AA, Hizbullah ile İsrail ordusu arasında 2 aydır süren çatışmalarda öne çıkan olayları derledi.

Hizbullah ve İsrail ordusu arasındaki "kontrollü gerilim" devam ediyor

İran destekli Hizbullah, Hamas'ın 7 Ekim'de Gazze Şeridi'nden İsrail'in güneyine saldırması ve karşılıklı çatışmaların başlamasının ardından yaptığı açıklamada, tarafsız olmadıklarını, Filistin direniş gruplarını destekleyeceklerini duyurdu.

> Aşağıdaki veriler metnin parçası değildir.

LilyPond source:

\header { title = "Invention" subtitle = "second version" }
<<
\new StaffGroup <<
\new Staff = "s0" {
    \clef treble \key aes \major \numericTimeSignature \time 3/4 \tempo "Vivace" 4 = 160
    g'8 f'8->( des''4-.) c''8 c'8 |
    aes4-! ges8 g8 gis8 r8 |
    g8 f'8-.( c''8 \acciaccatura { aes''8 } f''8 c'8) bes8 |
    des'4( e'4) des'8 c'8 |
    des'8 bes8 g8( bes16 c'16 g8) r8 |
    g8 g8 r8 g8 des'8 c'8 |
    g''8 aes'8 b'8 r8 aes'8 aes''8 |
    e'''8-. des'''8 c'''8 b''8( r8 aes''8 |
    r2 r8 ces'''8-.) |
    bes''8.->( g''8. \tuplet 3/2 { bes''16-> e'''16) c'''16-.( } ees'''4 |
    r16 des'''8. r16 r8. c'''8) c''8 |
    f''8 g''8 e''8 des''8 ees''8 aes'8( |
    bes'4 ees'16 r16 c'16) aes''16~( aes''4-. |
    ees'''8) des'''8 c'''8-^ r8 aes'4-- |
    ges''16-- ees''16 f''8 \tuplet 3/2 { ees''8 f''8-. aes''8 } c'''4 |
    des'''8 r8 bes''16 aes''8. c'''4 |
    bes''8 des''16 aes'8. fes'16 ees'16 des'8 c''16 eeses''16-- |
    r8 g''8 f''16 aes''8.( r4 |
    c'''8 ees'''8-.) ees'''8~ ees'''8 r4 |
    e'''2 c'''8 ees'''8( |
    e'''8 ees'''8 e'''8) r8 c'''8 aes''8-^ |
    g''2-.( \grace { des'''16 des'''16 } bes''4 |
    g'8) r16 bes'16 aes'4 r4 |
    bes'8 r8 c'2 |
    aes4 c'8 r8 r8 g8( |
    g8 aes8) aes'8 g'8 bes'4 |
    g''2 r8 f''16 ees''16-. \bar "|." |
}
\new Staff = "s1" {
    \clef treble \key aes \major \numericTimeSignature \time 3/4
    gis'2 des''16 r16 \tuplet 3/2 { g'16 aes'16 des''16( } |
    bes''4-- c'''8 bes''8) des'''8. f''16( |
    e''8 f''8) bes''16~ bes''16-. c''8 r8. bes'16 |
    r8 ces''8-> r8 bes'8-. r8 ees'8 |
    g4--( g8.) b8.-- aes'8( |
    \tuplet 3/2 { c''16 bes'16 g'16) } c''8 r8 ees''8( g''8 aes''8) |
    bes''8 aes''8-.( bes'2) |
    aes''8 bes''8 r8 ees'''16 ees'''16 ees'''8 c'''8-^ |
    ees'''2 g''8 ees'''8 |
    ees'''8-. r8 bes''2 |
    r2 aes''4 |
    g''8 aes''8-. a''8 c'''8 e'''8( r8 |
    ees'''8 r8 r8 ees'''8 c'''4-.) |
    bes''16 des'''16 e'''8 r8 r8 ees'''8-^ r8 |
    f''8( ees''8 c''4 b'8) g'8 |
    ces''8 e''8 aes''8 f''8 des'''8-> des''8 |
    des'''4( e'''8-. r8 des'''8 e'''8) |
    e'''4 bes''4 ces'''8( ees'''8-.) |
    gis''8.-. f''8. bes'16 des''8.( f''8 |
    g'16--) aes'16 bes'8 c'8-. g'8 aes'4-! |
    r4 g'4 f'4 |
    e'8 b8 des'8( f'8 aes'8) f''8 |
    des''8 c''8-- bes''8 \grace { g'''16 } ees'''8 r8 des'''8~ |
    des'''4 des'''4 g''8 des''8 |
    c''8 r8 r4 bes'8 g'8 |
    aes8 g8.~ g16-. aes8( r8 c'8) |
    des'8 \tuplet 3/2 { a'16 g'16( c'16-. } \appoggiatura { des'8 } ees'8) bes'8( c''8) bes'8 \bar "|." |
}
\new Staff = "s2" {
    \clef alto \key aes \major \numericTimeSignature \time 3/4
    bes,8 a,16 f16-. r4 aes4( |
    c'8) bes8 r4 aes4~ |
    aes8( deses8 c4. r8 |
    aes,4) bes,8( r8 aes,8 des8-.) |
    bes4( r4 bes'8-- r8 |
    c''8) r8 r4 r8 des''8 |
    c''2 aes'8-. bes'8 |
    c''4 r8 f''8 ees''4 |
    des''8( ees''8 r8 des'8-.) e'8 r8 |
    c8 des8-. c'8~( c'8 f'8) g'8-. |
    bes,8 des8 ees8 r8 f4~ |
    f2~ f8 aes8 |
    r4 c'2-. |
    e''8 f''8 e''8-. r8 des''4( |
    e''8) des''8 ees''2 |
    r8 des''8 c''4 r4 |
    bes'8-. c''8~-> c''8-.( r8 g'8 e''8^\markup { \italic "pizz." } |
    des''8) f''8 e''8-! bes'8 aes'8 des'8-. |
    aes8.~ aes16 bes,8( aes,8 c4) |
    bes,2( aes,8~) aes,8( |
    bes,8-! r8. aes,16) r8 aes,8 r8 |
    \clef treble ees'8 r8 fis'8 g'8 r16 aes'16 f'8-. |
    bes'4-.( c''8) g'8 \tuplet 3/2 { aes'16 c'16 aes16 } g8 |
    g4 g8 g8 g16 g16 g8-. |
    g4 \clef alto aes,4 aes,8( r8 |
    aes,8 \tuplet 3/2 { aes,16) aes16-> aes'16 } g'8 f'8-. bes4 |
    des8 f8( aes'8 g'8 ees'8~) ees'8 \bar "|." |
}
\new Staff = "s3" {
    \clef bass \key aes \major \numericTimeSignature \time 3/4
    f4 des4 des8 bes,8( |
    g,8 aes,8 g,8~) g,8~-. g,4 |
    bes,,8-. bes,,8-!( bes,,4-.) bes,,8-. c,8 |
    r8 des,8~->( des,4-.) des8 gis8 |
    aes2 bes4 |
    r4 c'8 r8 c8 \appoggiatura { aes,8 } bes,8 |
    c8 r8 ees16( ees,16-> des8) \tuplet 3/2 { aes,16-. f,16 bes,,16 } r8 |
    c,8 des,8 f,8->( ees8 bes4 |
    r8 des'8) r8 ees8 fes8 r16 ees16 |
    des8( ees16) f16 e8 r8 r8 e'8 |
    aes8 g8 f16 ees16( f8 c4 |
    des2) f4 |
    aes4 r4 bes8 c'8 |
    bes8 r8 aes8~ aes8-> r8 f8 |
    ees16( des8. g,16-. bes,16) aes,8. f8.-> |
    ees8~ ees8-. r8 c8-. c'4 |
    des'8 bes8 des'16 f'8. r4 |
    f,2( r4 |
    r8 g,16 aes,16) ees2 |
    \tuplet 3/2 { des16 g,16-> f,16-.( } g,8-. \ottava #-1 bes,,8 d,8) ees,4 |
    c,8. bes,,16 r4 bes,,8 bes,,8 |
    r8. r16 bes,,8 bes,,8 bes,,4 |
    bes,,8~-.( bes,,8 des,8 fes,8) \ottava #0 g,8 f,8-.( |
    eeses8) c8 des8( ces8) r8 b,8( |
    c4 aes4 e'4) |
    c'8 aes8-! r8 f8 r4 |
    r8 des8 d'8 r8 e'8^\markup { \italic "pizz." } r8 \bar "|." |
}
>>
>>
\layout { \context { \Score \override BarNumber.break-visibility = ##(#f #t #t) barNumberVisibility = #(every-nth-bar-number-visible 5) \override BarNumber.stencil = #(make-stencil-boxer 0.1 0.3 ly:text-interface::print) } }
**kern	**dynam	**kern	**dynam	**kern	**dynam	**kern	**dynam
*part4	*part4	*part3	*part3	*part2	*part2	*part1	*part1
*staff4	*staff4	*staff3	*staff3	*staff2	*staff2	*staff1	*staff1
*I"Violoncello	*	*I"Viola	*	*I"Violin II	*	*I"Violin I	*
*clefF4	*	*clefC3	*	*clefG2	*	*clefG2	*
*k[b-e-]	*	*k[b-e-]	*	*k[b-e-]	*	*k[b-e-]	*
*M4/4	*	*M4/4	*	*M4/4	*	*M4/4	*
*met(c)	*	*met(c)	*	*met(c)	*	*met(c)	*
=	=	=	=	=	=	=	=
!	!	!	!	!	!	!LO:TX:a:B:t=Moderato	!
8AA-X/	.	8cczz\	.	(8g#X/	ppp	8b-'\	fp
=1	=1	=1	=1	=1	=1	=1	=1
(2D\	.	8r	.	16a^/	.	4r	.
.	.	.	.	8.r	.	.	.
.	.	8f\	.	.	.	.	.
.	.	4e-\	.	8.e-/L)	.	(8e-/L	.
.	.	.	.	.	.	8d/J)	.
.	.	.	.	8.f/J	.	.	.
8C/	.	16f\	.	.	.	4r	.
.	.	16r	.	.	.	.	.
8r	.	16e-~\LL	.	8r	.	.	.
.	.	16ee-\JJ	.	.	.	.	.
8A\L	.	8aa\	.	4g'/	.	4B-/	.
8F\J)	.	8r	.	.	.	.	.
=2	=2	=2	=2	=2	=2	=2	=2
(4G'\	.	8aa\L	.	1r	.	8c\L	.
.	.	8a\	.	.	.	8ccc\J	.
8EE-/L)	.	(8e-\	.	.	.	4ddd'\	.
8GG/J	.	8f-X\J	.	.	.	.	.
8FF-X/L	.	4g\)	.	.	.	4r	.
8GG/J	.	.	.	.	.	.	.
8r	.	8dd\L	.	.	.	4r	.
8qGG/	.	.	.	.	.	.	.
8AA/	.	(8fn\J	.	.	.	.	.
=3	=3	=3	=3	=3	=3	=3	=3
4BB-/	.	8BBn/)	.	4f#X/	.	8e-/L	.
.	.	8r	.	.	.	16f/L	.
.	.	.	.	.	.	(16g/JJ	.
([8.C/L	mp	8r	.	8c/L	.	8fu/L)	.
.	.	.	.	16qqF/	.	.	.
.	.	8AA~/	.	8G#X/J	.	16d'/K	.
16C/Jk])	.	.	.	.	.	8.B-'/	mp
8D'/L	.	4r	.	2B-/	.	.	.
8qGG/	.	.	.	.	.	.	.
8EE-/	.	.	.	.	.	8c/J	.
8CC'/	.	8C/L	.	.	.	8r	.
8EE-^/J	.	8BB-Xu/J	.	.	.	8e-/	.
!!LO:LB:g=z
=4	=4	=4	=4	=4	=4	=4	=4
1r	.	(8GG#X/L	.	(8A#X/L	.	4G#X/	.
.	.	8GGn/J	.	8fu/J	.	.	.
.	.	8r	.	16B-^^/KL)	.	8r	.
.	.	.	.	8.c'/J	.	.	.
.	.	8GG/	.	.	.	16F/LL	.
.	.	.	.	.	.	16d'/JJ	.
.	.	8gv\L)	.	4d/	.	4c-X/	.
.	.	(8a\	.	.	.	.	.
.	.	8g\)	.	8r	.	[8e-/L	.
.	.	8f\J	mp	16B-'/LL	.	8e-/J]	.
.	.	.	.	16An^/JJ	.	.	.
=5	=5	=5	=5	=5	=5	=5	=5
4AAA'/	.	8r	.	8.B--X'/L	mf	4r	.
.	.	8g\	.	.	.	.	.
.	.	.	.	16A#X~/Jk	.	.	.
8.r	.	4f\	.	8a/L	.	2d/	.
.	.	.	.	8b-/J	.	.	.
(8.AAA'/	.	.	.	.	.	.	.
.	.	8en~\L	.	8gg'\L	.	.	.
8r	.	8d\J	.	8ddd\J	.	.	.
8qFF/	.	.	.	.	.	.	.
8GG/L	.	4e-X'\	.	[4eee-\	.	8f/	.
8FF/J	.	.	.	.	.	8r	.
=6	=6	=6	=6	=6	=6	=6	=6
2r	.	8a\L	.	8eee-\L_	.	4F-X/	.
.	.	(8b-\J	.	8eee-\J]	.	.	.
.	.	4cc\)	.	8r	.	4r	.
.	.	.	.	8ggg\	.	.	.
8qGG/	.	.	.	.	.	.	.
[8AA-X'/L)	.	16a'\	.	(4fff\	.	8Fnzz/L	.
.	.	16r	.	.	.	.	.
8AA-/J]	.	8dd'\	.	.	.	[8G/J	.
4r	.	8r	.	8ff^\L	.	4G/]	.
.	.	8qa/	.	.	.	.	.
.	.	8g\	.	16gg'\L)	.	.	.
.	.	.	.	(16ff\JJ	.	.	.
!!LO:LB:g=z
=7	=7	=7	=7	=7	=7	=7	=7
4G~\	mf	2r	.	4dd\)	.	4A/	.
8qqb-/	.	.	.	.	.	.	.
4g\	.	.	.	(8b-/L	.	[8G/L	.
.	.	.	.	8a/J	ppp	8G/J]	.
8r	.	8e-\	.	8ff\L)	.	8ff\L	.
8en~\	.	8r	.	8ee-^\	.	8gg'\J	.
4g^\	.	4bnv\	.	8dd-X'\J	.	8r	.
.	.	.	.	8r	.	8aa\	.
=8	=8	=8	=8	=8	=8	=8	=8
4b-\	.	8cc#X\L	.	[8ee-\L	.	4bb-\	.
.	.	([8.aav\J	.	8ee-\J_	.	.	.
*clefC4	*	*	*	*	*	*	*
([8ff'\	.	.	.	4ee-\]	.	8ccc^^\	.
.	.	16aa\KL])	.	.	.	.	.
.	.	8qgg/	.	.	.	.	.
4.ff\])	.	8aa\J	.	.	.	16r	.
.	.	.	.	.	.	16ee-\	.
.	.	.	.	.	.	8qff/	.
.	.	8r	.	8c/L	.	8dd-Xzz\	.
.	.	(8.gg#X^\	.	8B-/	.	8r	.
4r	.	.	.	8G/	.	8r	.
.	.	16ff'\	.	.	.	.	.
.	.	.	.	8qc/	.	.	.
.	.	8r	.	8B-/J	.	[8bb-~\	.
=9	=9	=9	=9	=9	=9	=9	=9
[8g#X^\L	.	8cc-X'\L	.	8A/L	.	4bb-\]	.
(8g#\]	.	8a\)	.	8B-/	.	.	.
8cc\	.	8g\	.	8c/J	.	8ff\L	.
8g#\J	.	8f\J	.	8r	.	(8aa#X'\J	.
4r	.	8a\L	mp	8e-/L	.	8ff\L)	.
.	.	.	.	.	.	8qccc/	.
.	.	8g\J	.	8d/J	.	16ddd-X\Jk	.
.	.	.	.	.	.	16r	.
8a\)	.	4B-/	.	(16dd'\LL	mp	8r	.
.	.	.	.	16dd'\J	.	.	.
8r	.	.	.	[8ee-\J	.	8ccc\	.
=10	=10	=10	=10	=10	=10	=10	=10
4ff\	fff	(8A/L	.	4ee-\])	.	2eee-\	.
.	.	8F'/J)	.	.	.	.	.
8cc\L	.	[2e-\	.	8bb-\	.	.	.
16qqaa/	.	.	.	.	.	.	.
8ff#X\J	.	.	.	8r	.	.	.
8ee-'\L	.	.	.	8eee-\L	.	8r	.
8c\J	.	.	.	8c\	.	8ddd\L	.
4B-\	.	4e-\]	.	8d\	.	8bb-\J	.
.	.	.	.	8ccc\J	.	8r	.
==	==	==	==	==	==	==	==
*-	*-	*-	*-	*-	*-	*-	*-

Ardından başta Lübnan olmak üzere bölge ve uluslararası toplum arasında, "Hizbullah, İsrail'e karşı topyekûn bir savaş başlatır mı?" sorusu sorulmaya başlandı.

(AA)

Ancak Hizbullah Genel Sekreteri Hasan Nasrallah'ın 12 Kasım'da yaptığı açıklamada, "Güney (Lübnan) cephesi bir baskı cephesi olarak kalacaktır" ifadesi, "topyekûn" savaş ilanı olasılığını kısmen de olsa ortadan kaldırdı, bununla birlikte taraflar arasında sınırda yaşanan çatışmaların dozu düşmedi.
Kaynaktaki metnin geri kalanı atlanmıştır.